Mirjam Weichselbraun: Glaube ich nicht.

Werner Sobotka: Ich schon.

Ein echter Macho will mindestens eine Blondine an seiner Seite?

Sobotka: Ja.

Weichselbraun: Heiraten würde er aber eher eine Braunhaarige.

Weil jeder glaubt, dass die Braunhaarigen sanftmütiger sind?

Weichselbraun: Eine Freundin von mir war lange blond und hat nie einen Freund gefunden. Jetzt hat sie sich die Haare braun färben lassen, um zu testen, ob sie einen findet. Aber sie hat nach wie vor keinen.

Die Monroe entspricht nicht gerade dem heutigen androgynen Schönheitsideal.

Weichselbraun: Nein, aber das ist gerade das Gute. Ich glaube, es gibt genug Mädchen, die gern aussähen wie die Monroe, und viele wären auch gern wie sie. Schließlich ist sie noch immer eine der schönsten Frauen, eine Ikone, wie es sie heute nicht mehr gibt. Sie hat etwas Faszinierendes an sich. Allerdings: Ich bin keine Marilyn Monroe.
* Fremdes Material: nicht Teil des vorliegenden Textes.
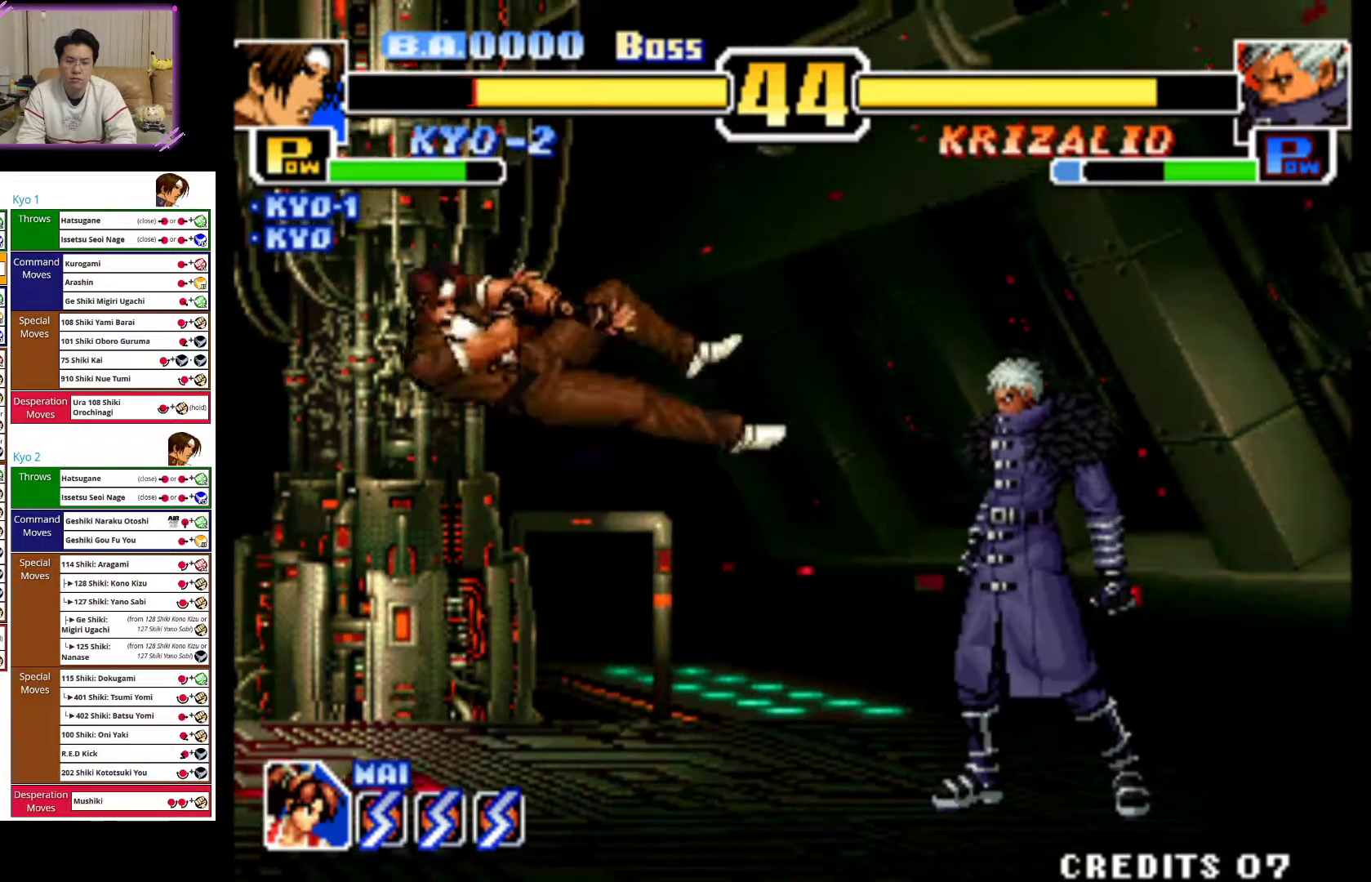
{"dt_ms": 500, "buttons": ["CROSS"], "left_stick": "left", "events": [[150, "CROSS", "down"], [300, "CROSS", "up"], [367, "CROSS", "down"]]}
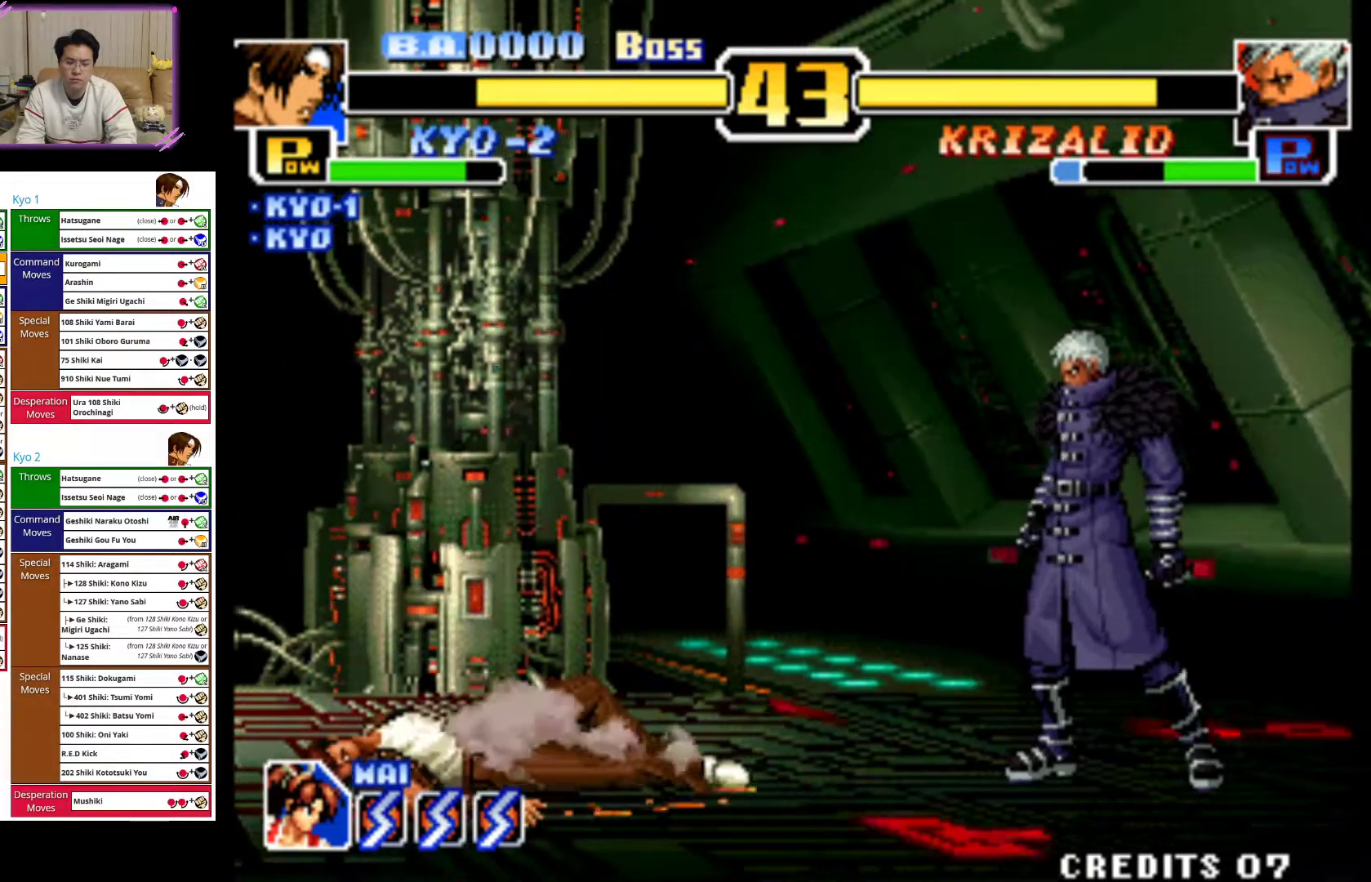
{"dt_ms": 500, "buttons": [], "left_stick": "up-right", "events": [[33, "CROSS", "up"], [117, "left_stick", "center"], [217, "left_stick", "right"], [283, "left_stick", "up-right"]]}
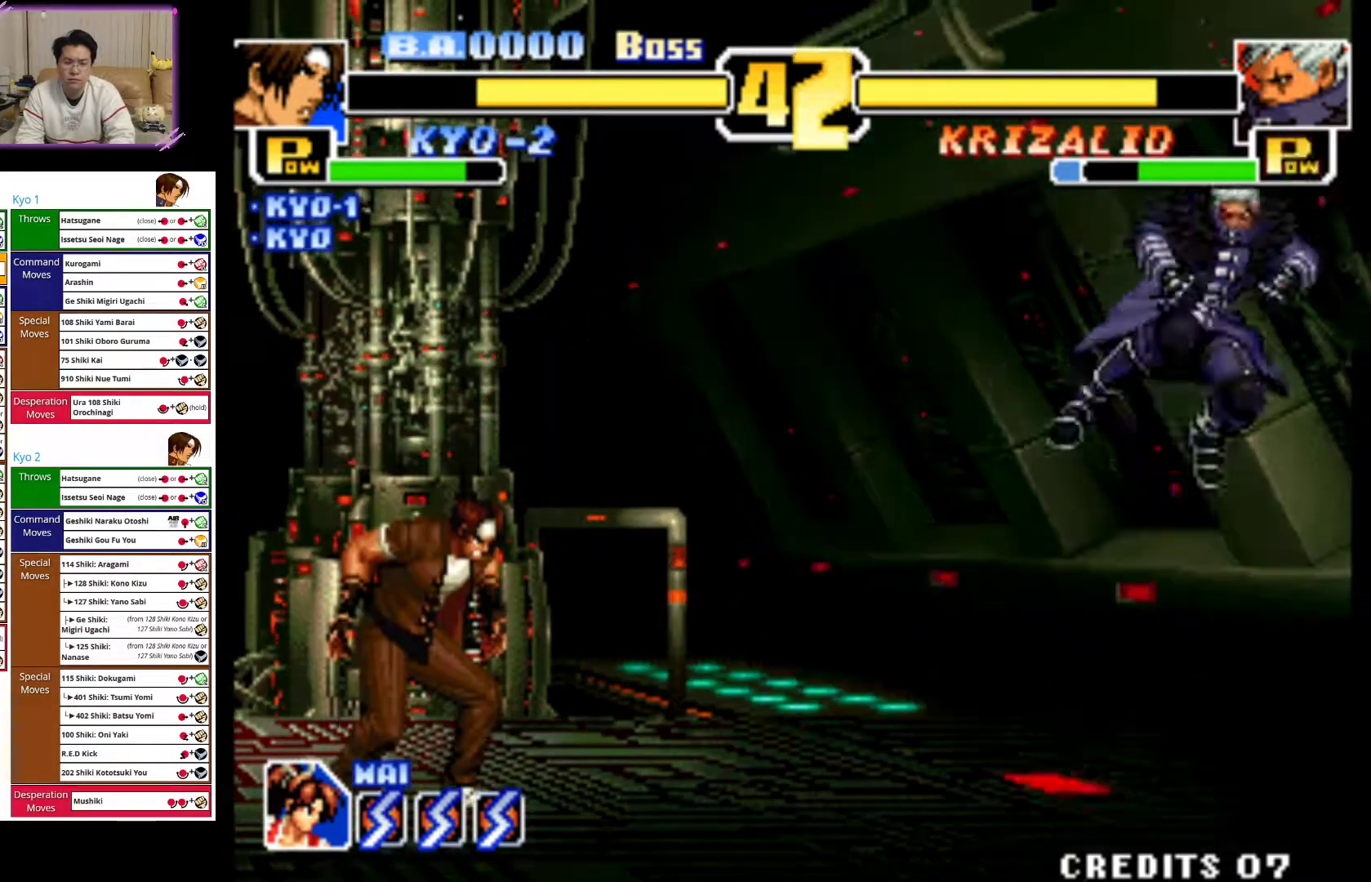
{"dt_ms": 500, "buttons": ["CROSS"], "left_stick": "down", "events": [[183, "left_stick", "center"], [367, "left_stick", "down"], [383, "CROSS", "down"]]}
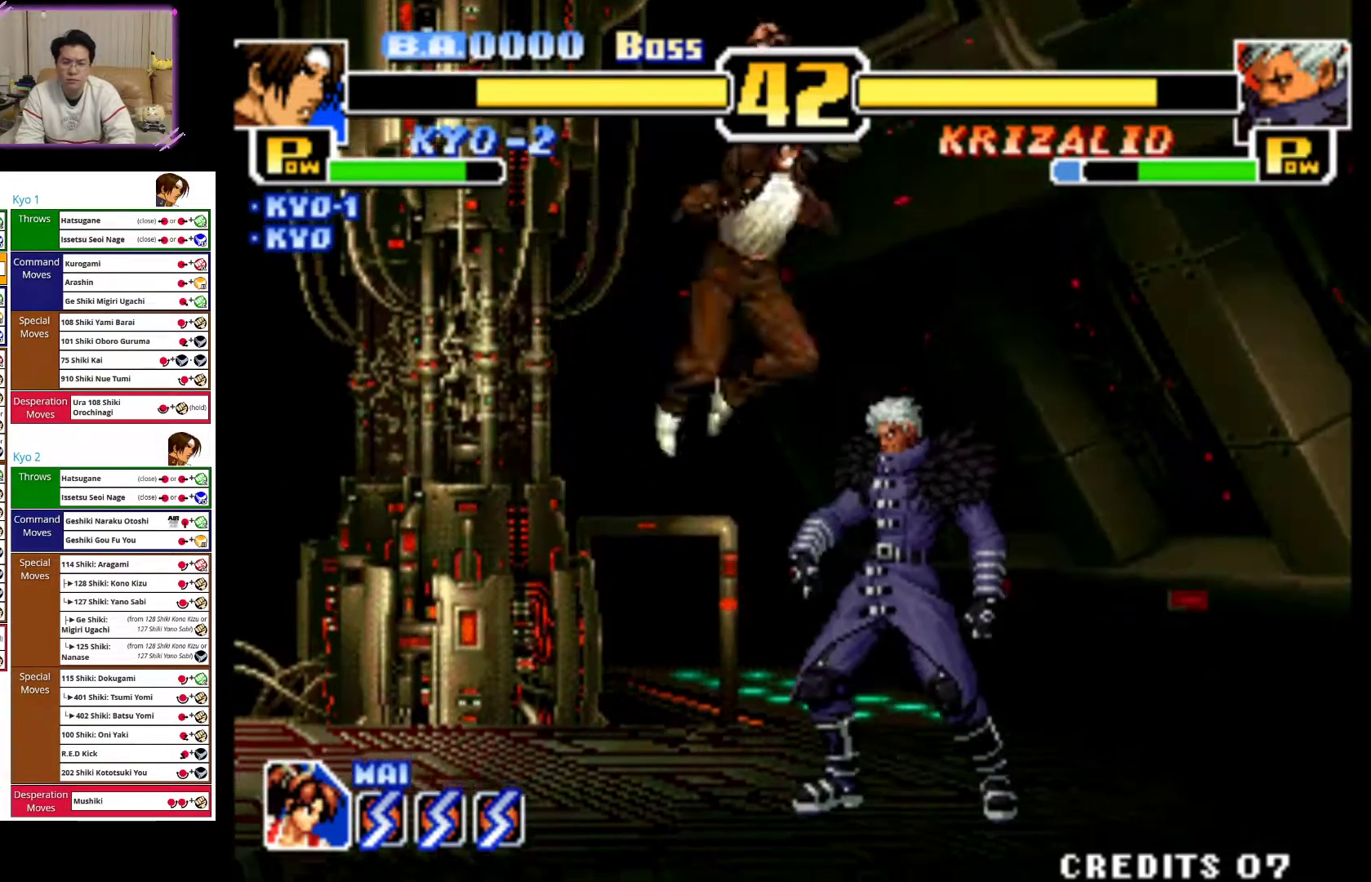
{"dt_ms": 500, "buttons": ["CROSS"], "left_stick": "left", "events": [[17, "CROSS", "up"], [100, "left_stick", "center"], [117, "CROSS", "down"], [183, "CROSS", "up"], [183, "left_stick", "down"], [250, "CROSS", "down"], [350, "CROSS", "up"], [417, "CROSS", "down"], [417, "left_stick", "left"]]}
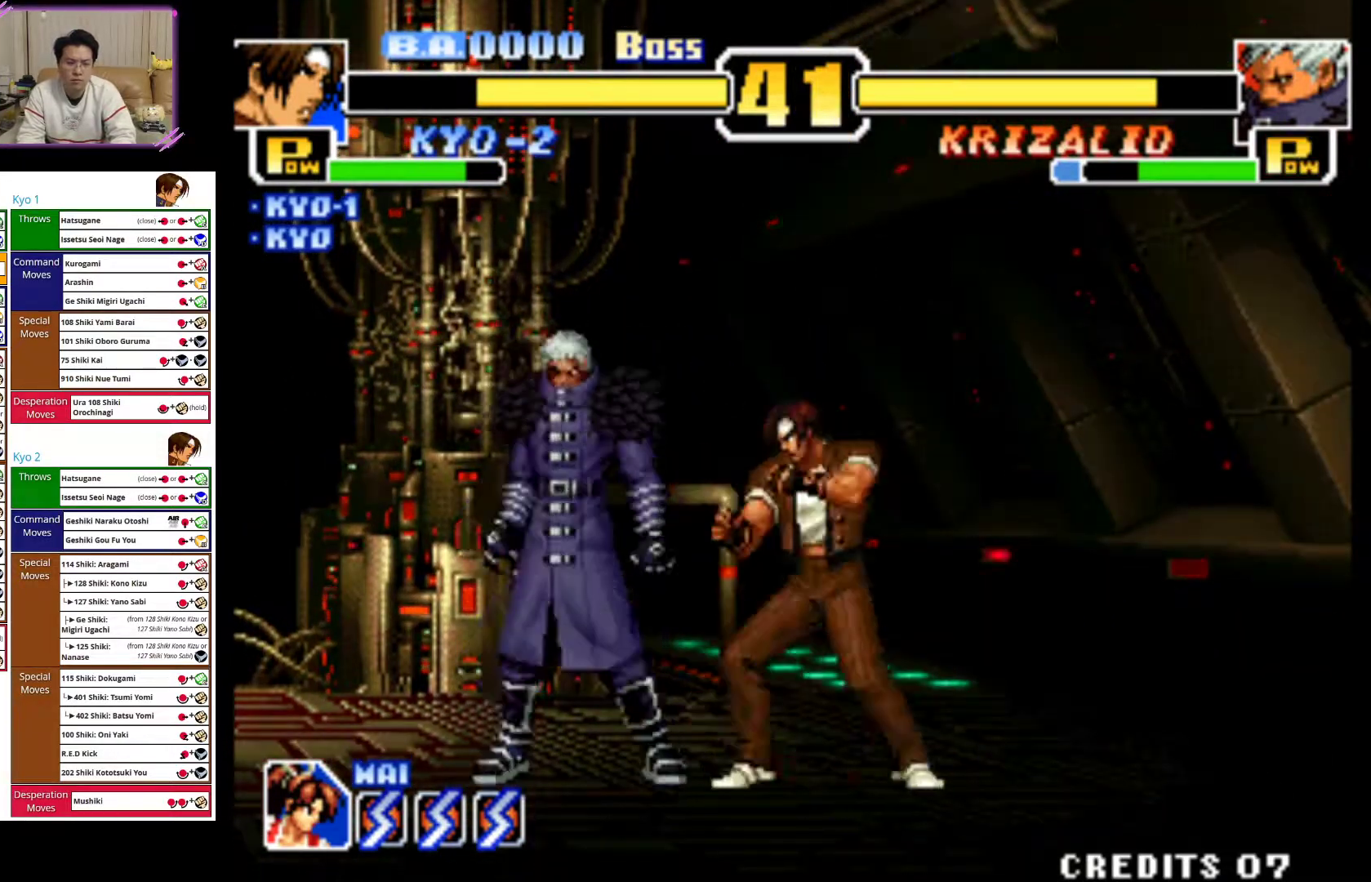
{"dt_ms": 500, "buttons": ["CIRCLE"], "left_stick": "down-right", "events": [[50, "CROSS", "up"], [133, "CROSS", "down"], [167, "CROSS", "up"], [183, "left_stick", "center"], [233, "left_stick", "right"], [267, "CIRCLE", "down"], [283, "left_stick", "down-right"], [383, "CIRCLE", "up"], [500, "CIRCLE", "down"]]}
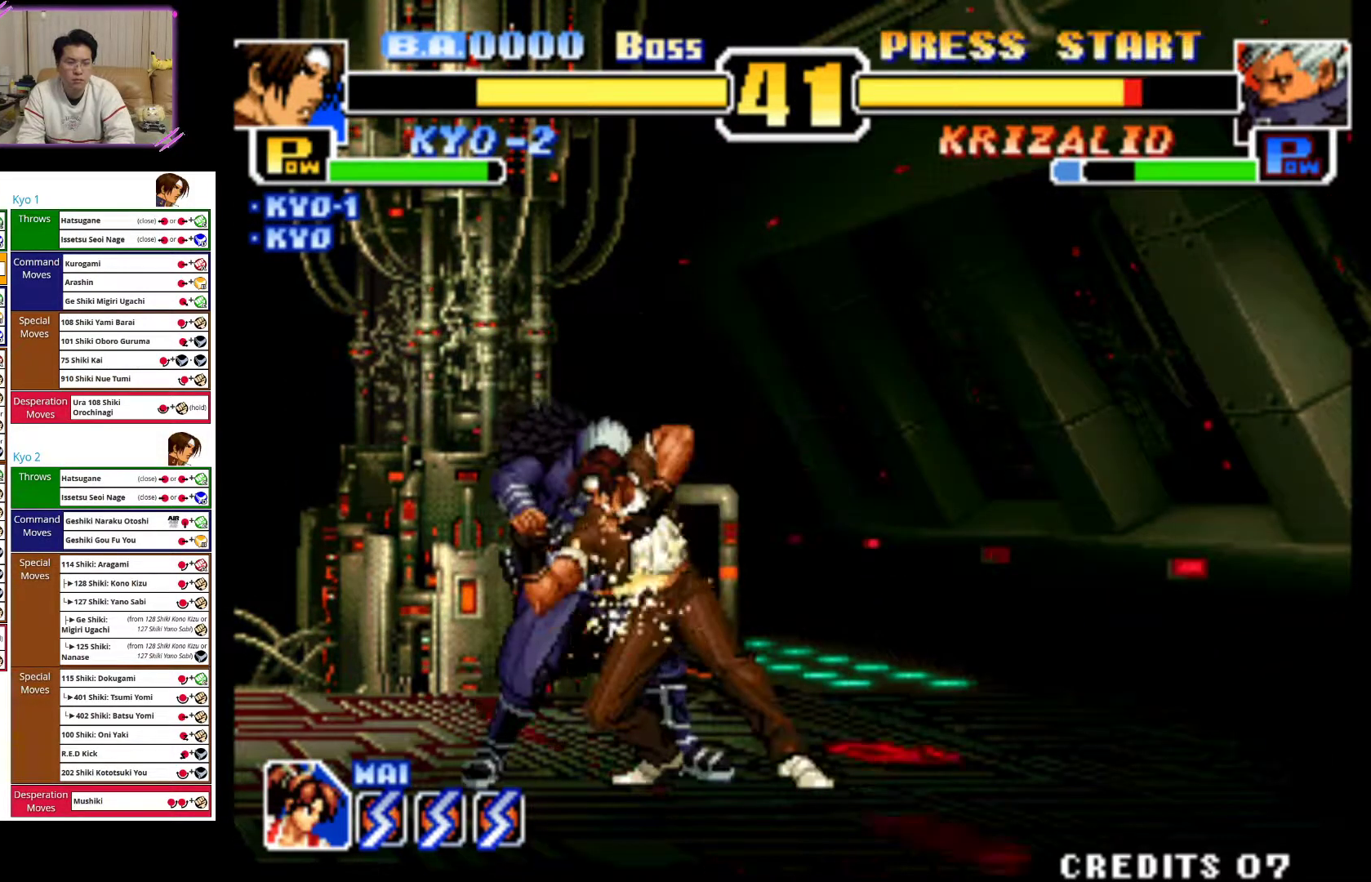
{"dt_ms": 500, "buttons": ["CIRCLE"], "left_stick": "down-right", "events": [[117, "CIRCLE", "up"], [200, "CIRCLE", "down"], [333, "CIRCLE", "up"], [417, "CIRCLE", "down"]]}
Aber auch Sie sind recht prominent. Geht Ihnen das manchmal auf die Nerven?

Weichselbraun: Diese ständige Jammerei von manchen Kollegen, wie schlimm es ist, auf der Straße erkannt zu werden usw., die nervt mich. In Wahrheit brauchen sie doch die Prominenz. Das gehört eben zum Job. Ich möchte mich auch manchmal verkriechen. Aber man sollte nicht vergessen, dass wir es im Prinzip beruflich gut erwischt haben. Ich nehme mir gezielt Auszeiten. Eine Show nach der anderen, das kommt für mich nicht infrage. Dann kann ich ja nichts mehr geben.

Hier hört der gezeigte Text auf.